Transcribe the records below in full; pictures stay out of the copy.
++++++++
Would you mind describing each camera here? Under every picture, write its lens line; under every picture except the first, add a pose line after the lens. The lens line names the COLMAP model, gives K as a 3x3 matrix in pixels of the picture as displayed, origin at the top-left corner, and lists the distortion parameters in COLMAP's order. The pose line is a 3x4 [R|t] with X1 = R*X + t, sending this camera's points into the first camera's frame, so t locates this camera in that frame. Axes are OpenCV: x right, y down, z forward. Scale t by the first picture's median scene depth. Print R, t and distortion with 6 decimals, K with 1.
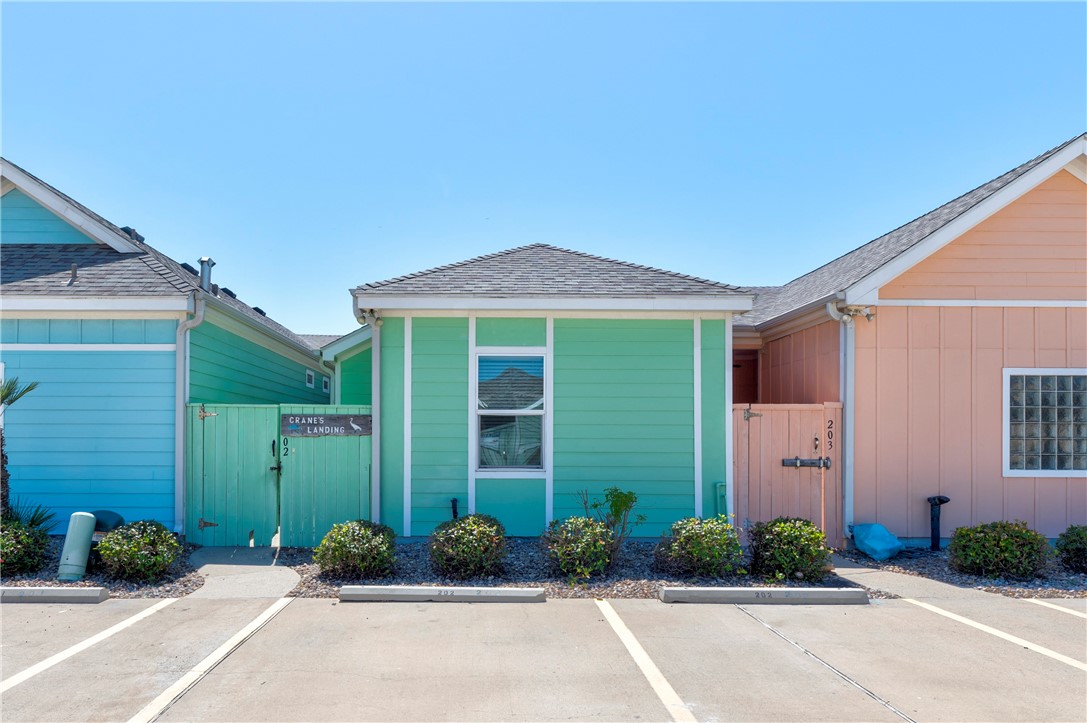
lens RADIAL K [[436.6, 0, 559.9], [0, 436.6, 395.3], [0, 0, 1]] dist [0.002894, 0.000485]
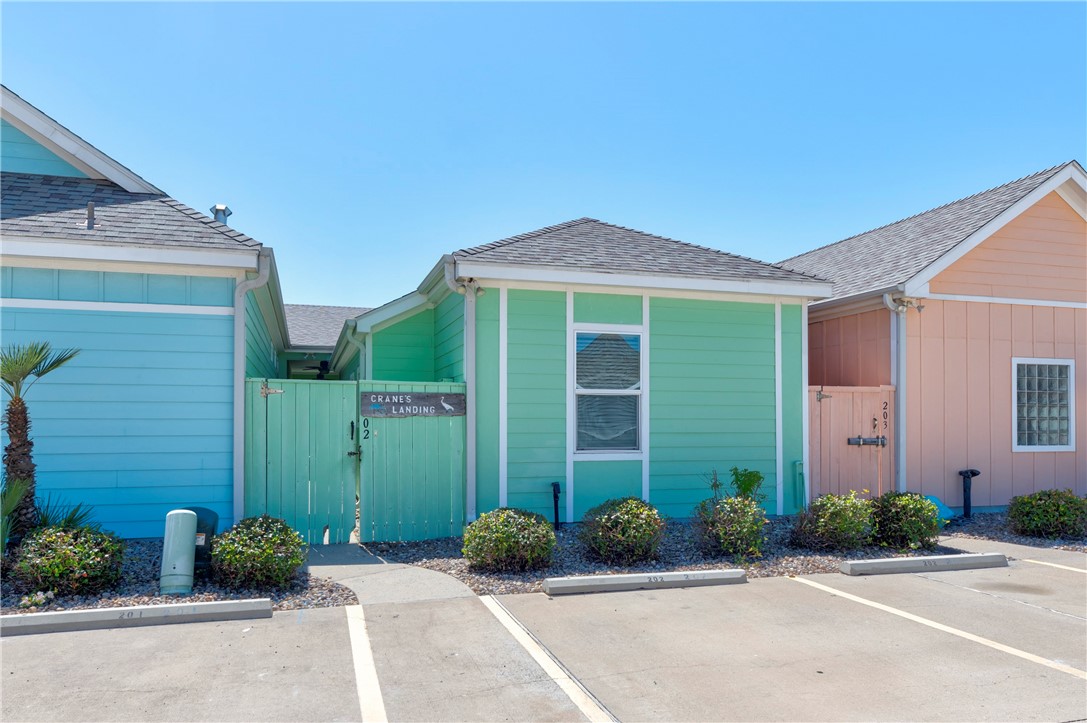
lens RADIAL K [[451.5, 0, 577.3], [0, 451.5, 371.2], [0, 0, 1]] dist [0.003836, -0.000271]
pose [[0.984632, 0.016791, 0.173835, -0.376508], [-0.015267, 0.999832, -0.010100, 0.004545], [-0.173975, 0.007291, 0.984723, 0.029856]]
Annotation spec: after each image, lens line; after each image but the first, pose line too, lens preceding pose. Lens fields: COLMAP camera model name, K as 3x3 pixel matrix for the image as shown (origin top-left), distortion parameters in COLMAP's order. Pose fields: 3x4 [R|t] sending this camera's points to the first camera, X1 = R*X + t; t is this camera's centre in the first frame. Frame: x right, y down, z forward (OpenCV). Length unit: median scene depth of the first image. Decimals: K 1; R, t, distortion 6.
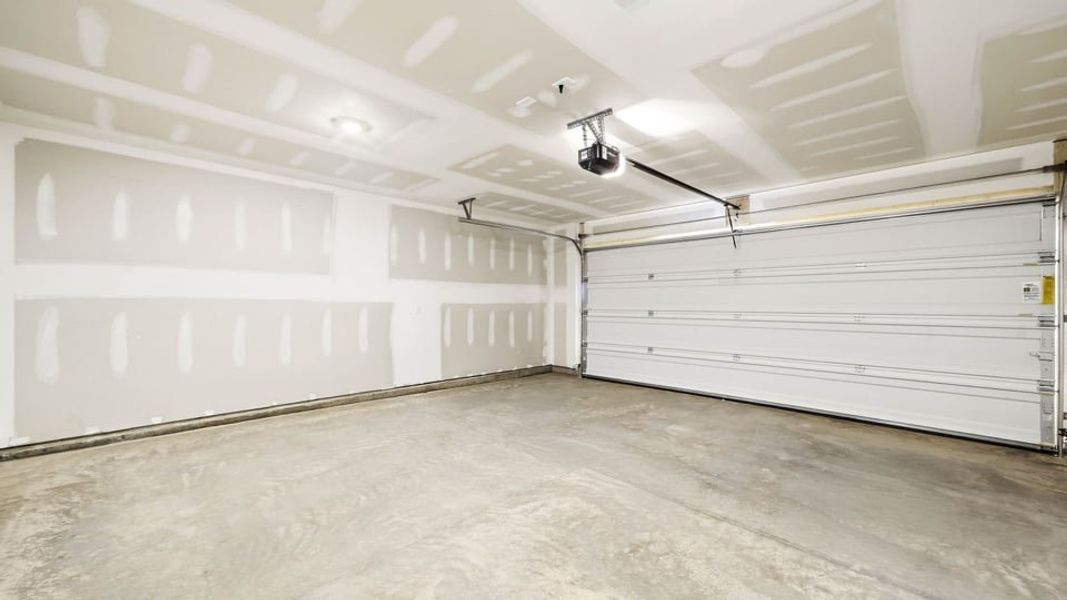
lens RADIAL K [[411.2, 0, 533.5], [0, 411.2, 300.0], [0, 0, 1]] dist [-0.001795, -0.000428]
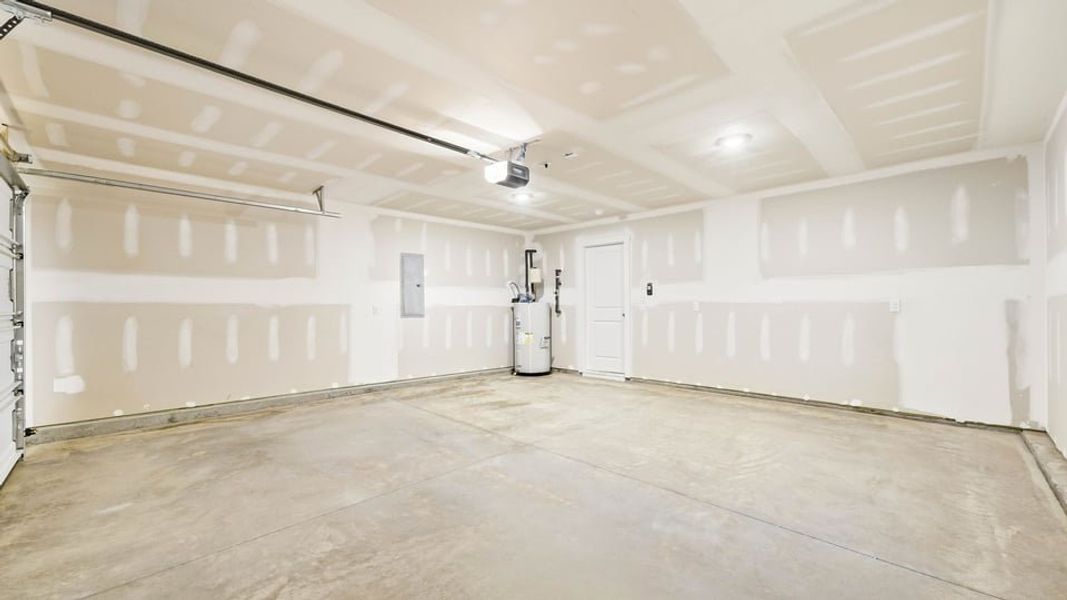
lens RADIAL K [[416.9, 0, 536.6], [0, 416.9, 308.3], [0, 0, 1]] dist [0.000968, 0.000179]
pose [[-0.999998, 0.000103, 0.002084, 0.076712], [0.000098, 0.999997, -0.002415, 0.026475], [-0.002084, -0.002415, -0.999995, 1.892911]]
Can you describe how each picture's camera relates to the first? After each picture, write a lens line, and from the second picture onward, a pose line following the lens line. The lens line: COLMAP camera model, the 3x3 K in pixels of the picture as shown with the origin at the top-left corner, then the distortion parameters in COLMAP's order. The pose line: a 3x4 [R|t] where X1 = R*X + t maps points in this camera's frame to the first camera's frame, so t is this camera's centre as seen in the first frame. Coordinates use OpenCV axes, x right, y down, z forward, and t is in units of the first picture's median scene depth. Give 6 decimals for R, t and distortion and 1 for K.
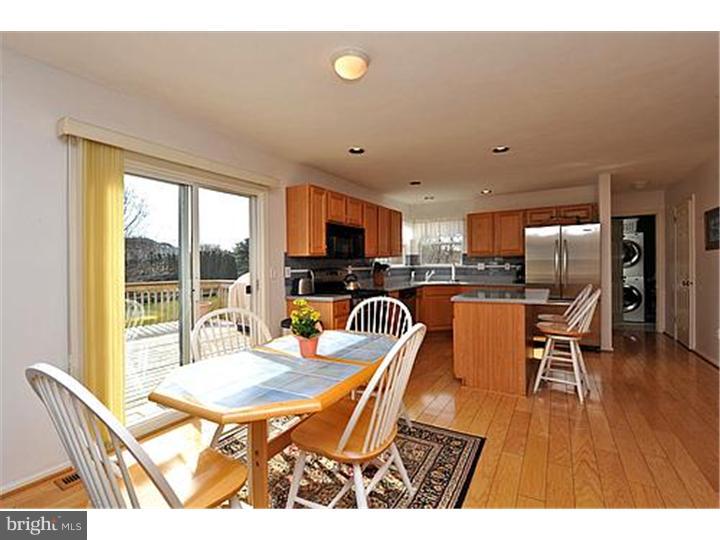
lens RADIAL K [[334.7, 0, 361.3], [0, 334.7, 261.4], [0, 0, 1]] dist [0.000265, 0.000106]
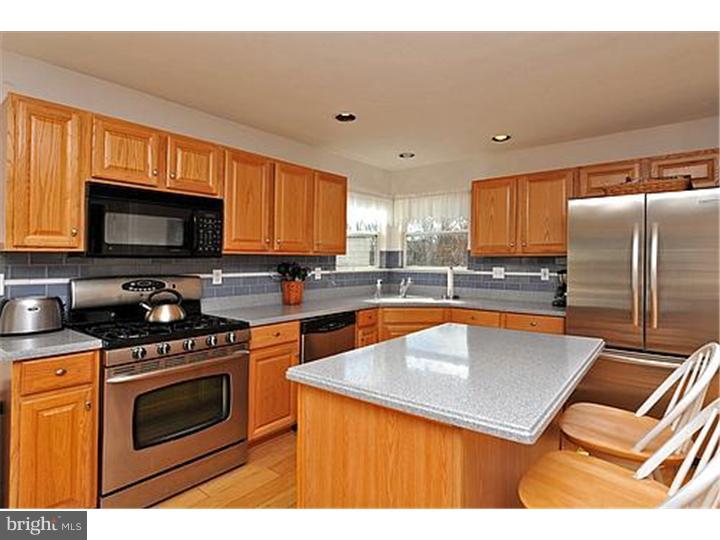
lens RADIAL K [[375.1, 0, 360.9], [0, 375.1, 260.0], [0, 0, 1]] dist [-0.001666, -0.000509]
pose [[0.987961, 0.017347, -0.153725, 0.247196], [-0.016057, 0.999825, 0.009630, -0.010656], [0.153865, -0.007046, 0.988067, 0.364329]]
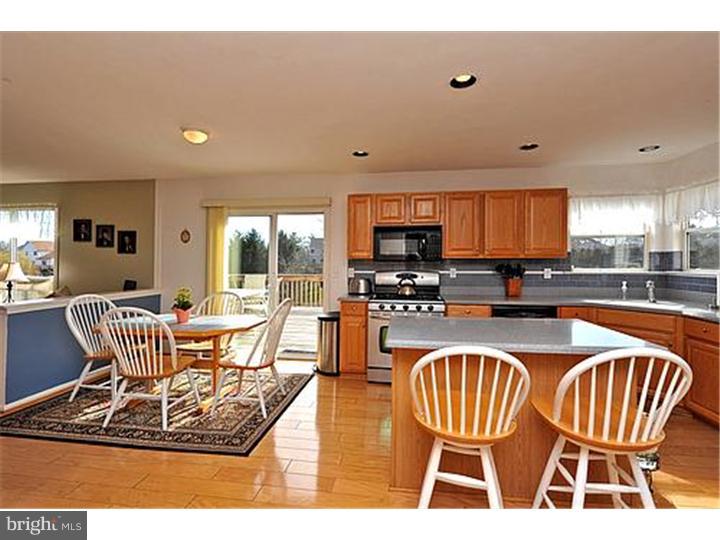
++++++++
Problem solution
Would you mind describing each camera here? Under every picture, write its lens line; under every picture except the first, add a pose line after the lens. The lens line names the COLMAP model, gives K as a 3x3 matrix in pixels of the picture as displayed, origin at the top-left corner, and lists the distortion parameters in COLMAP's order. The pose line is a 3x4 [R|t] with X1 = R*X + t, sending this camera's points into the first camera's frame, so t locates this camera in that frame. Axes are OpenCV: x right, y down, z forward. Scale t by the first picture's median scene depth. Print R, t and distortion with 6 decimals, K with 1.
lens RADIAL K [[436.6, 0, 559.9], [0, 436.6, 395.3], [0, 0, 1]] dist [0.002894, 0.000485]
lens RADIAL K [[451.5, 0, 577.3], [0, 451.5, 371.2], [0, 0, 1]] dist [0.003836, -0.000271]
pose [[0.984632, 0.016791, 0.173835, -0.376508], [-0.015267, 0.999832, -0.010100, 0.004545], [-0.173975, 0.007291, 0.984723, 0.029856]]
Annotation spec: after each image, lens line; after each image but the first, pose line too, lens preceding pose. Lens fields: COLMAP camera model name, K as 3x3 pixel matrix for the image as shown (origin top-left), distortion parameters in COLMAP's order. Pose fields: 3x4 [R|t] sending this camera's points to the first camera, X1 = R*X + t; t is this camera's centre in the first frame. Frame: x right, y down, z forward (OpenCV). Length unit: median scene depth of the first image. Decimals: K 1; R, t, distortion 6.
lens RADIAL K [[411.2, 0, 533.5], [0, 411.2, 300.0], [0, 0, 1]] dist [-0.001795, -0.000428]
lens RADIAL K [[416.9, 0, 536.6], [0, 416.9, 308.3], [0, 0, 1]] dist [0.000968, 0.000179]
pose [[-0.999998, 0.000103, 0.002084, 0.076712], [0.000098, 0.999997, -0.002415, 0.026475], [-0.002084, -0.002415, -0.999995, 1.892911]]
Can you describe how each picture's camera relates to the first? After each picture, write a lens line, and from the second picture onward, a pose line following the lens line. The lens line: COLMAP camera model, the 3x3 K in pixels of the picture as shown with the origin at the top-left corner, then the distortion parameters in COLMAP's order. The pose line: a 3x4 [R|t] where X1 = R*X + t maps points in this camera's frame to the first camera's frame, so t is this camera's centre as seen in the first frame. Coordinates use OpenCV axes, x right, y down, z forward, and t is in units of the first picture's median scene depth. Give 6 decimals for R, t and distortion and 1 for K.
lens RADIAL K [[334.7, 0, 361.3], [0, 334.7, 261.4], [0, 0, 1]] dist [0.000265, 0.000106]
lens RADIAL K [[375.1, 0, 360.9], [0, 375.1, 260.0], [0, 0, 1]] dist [-0.001666, -0.000509]
pose [[0.987961, 0.017347, -0.153725, 0.247196], [-0.016057, 0.999825, 0.009630, -0.010656], [0.153865, -0.007046, 0.988067, 0.364329]]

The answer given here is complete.